■ About this exercise ■
When you repeat the listing, keep every character as it is.

START Material for the task

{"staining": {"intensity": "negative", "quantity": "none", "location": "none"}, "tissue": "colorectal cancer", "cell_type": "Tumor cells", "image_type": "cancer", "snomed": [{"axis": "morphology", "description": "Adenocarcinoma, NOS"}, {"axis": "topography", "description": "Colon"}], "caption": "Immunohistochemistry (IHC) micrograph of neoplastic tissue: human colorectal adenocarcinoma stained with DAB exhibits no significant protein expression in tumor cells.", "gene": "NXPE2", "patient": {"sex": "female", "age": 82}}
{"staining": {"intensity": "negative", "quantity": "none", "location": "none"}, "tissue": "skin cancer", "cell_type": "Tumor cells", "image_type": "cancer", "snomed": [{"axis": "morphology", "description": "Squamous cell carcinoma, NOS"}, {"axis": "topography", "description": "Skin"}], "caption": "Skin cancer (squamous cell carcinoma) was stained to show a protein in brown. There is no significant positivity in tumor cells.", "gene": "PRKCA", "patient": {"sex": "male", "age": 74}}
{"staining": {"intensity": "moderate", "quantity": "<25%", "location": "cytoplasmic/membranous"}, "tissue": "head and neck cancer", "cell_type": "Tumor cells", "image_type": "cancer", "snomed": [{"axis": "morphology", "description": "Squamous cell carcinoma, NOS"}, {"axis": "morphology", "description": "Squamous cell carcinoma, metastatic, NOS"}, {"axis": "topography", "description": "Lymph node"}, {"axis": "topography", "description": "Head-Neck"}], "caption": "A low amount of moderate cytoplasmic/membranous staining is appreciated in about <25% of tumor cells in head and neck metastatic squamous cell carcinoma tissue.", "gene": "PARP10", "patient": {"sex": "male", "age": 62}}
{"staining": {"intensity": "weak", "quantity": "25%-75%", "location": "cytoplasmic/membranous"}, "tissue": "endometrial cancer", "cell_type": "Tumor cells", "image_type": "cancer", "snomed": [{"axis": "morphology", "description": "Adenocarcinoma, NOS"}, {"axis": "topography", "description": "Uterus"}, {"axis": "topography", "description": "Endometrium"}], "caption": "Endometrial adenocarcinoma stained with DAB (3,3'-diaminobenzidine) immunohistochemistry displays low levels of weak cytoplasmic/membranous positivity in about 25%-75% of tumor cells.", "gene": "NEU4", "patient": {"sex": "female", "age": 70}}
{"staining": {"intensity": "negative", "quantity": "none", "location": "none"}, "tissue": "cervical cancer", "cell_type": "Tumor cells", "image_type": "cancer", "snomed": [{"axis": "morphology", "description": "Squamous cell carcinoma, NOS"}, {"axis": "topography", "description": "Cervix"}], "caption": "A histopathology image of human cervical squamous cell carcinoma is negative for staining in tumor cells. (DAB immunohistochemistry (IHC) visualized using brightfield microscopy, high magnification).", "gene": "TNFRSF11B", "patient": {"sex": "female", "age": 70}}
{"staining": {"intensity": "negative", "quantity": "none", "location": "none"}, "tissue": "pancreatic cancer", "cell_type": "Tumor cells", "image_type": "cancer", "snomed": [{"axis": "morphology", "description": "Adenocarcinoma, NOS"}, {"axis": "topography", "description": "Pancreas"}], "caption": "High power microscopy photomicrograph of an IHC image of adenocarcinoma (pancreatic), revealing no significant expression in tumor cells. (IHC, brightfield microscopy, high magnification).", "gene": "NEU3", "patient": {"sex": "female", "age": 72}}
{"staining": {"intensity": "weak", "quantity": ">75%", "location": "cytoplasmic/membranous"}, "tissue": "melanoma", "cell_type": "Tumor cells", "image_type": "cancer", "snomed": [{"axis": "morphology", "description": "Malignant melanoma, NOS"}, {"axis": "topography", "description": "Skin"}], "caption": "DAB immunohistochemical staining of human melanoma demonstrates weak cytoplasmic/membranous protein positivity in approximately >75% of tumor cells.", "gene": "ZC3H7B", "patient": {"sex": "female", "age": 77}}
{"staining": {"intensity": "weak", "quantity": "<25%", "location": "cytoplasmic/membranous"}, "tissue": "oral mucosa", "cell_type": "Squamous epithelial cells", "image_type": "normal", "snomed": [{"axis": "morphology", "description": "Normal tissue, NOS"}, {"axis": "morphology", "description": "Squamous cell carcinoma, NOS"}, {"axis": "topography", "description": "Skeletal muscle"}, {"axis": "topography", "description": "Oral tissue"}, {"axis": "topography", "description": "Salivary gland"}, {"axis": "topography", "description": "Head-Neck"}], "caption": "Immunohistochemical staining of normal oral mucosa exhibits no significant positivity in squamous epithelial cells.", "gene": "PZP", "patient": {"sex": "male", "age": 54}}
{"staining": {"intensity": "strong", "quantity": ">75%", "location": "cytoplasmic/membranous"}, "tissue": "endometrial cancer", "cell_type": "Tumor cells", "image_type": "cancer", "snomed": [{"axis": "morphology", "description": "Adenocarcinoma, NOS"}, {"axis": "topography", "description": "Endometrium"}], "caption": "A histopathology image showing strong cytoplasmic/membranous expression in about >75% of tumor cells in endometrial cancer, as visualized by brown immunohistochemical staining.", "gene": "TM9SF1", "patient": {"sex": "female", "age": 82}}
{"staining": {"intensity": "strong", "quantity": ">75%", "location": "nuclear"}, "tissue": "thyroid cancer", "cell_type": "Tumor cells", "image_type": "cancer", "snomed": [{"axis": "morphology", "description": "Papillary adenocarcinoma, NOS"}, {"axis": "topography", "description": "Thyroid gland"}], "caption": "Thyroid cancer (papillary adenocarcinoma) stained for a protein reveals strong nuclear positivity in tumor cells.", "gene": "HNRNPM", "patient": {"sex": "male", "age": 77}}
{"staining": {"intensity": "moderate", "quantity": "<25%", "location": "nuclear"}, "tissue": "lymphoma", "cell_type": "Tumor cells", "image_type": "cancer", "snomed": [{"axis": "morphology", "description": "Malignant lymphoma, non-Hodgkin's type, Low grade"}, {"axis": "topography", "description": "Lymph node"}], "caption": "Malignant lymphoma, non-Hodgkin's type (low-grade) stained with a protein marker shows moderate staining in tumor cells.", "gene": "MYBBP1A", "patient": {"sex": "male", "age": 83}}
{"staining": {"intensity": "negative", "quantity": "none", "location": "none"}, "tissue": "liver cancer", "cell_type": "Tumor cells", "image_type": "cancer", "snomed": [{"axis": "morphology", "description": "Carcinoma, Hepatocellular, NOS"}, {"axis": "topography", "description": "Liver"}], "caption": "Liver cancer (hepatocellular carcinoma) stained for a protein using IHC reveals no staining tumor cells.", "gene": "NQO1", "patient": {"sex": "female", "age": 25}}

END Material for the task

■ Finished exercise ■
{"staining": {"intensity": "negative", "quantity": "none", "location": "none"}, "tissue": "colorectal cancer", "cell_type": "Tumor cells", "image_type": "cancer", "snomed": [{"axis": "morphology", "description": "Adenocarcinoma, NOS"}, {"axis": "topography", "description": "Colon"}], "caption": "Immunohistochemistry (IHC) micrograph of neoplastic tissue: human colorectal adenocarcinoma stained with DAB exhibits no significant protein expression in tumor cells.", "gene": "NXPE2", "patient": {"sex": "female", "age": 82}}
{"staining": {"intensity": "negative", "quantity": "none", "location": "none"}, "tissue": "skin cancer", "cell_type": "Tumor cells", "image_type": "cancer", "snomed": [{"axis": "morphology", "description": "Squamous cell carcinoma, NOS"}, {"axis": "topography", "description": "Skin"}], "caption": "Skin cancer (squamous cell carcinoma) was stained to show a protein in brown. There is no significant positivity in tumor cells.", "gene": "PRKCA", "patient": {"sex": "male", "age": 74}}
{"staining": {"intensity": "moderate", "quantity": "<25%", "location": "cytoplasmic/membranous"}, "tissue": "head and neck cancer", "cell_type": "Tumor cells", "image_type": "cancer", "snomed": [{"axis": "morphology", "description": "Squamous cell carcinoma, NOS"}, {"axis": "morphology", "description": "Squamous cell carcinoma, metastatic, NOS"}, {"axis": "topography", "description": "Lymph node"}, {"axis": "topography", "description": "Head-Neck"}], "caption": "A low amount of moderate cytoplasmic/membranous staining is appreciated in about <25% of tumor cells in head and neck metastatic squamous cell carcinoma tissue.", "gene": "PARP10", "patient": {"sex": "male", "age": 62}}
{"staining": {"intensity": "weak", "quantity": "25%-75%", "location": "cytoplasmic/membranous"}, "tissue": "endometrial cancer", "cell_type": "Tumor cells", "image_type": "cancer", "snomed": [{"axis": "morphology", "description": "Adenocarcinoma, NOS"}, {"axis": "topography", "description": "Uterus"}, {"axis": "topography", "description": "Endometrium"}], "caption": "Endometrial adenocarcinoma stained with DAB (3,3'-diaminobenzidine) immunohistochemistry displays low levels of weak cytoplasmic/membranous positivity in about 25%-75% of tumor cells.", "gene": "NEU4", "patient": {"sex": "female", "age": 70}}
{"staining": {"intensity": "negative", "quantity": "none", "location": "none"}, "tissue": "cervical cancer", "cell_type": "Tumor cells", "image_type": "cancer", "snomed": [{"axis": "morphology", "description": "Squamous cell carcinoma, NOS"}, {"axis": "topography", "description": "Cervix"}], "caption": "A histopathology image of human cervical squamous cell carcinoma is negative for staining in tumor cells. (DAB immunohistochemistry (IHC) visualized using brightfield microscopy, high magnification).", "gene": "TNFRSF11B", "patient": {"sex": "female", "age": 70}}
{"staining": {"intensity": "negative", "quantity": "none", "location": "none"}, "tissue": "pancreatic cancer", "cell_type": "Tumor cells", "image_type": "cancer", "snomed": [{"axis": "morphology", "description": "Adenocarcinoma, NOS"}, {"axis": "topography", "description": "Pancreas"}], "caption": "High power microscopy photomicrograph of an IHC image of adenocarcinoma (pancreatic), revealing no significant expression in tumor cells. (IHC, brightfield microscopy, high magnification).", "gene": "NEU3", "patient": {"sex": "female", "age": 72}}
{"staining": {"intensity": "weak", "quantity": ">75%", "location": "cytoplasmic/membranous"}, "tissue": "melanoma", "cell_type": "Tumor cells", "image_type": "cancer", "snomed": [{"axis": "morphology", "description": "Malignant melanoma, NOS"}, {"axis": "topography", "description": "Skin"}], "caption": "DAB immunohistochemical staining of human melanoma demonstrates weak cytoplasmic/membranous protein positivity in approximately >75% of tumor cells.", "gene": "ZC3H7B", "patient": {"sex": "female", "age": 77}}
{"staining": {"intensity": "weak", "quantity": "<25%", "location": "cytoplasmic/membranous"}, "tissue": "oral mucosa", "cell_type": "Squamous epithelial cells", "image_type": "normal", "snomed": [{"axis": "morphology", "description": "Normal tissue, NOS"}, {"axis": "morphology", "description": "Squamous cell carcinoma, NOS"}, {"axis": "topography", "description": "Skeletal muscle"}, {"axis": "topography", "description": "Oral tissue"}, {"axis": "topography", "description": "Salivary gland"}, {"axis": "topography", "description": "Head-Neck"}], "caption": "Immunohistochemical staining of normal oral mucosa exhibits no significant positivity in squamous epithelial cells.", "gene": "PZP", "patient": {"sex": "male", "age": 54}}
{"staining": {"intensity": "strong", "quantity": ">75%", "location": "cytoplasmic/membranous"}, "tissue": "endometrial cancer", "cell_type": "Tumor cells", "image_type": "cancer", "snomed": [{"axis": "morphology", "description": "Adenocarcinoma, NOS"}, {"axis": "topography", "description": "Endometrium"}], "caption": "A histopathology image showing strong cytoplasmic/membranous expression in about >75% of tumor cells in endometrial cancer, as visualized by brown immunohistochemical staining.", "gene": "TM9SF1", "patient": {"sex": "female", "age": 82}}
{"staining": {"intensity": "strong", "quantity": ">75%", "location": "nuclear"}, "tissue": "thyroid cancer", "cell_type": "Tumor cells", "image_type": "cancer", "snomed": [{"axis": "morphology", "description": "Papillary adenocarcinoma, NOS"}, {"axis": "topography", "description": "Thyroid gland"}], "caption": "Thyroid cancer (papillary adenocarcinoma) stained for a protein reveals strong nuclear positivity in tumor cells.", "gene": "HNRNPM", "patient": {"sex": "male", "age": 77}}
{"staining": {"intensity": "moderate", "quantity": "<25%", "location": "nuclear"}, "tissue": "lymphoma", "cell_type": "Tumor cells", "image_type": "cancer", "snomed": [{"axis": "morphology", "description": "Malignant lymphoma, non-Hodgkin's type, Low grade"}, {"axis": "topography", "description": "Lymph node"}], "caption": "Malignant lymphoma, non-Hodgkin's type (low-grade) stained with a protein marker shows moderate staining in tumor cells.", "gene": "MYBBP1A", "patient": {"sex": "male", "age": 83}}
{"staining": {"intensity": "negative", "quantity": "none", "location": "none"}, "tissue": "liver cancer", "cell_type": "Tumor cells", "image_type": "cancer", "snomed": [{"axis": "morphology", "description": "Carcinoma, Hepatocellular, NOS"}, {"axis": "topography", "description": "Liver"}], "caption": "Liver cancer (hepatocellular carcinoma) stained for a protein using IHC reveals no staining tumor cells.", "gene": "NQO1", "patient": {"sex": "female", "age": 25}}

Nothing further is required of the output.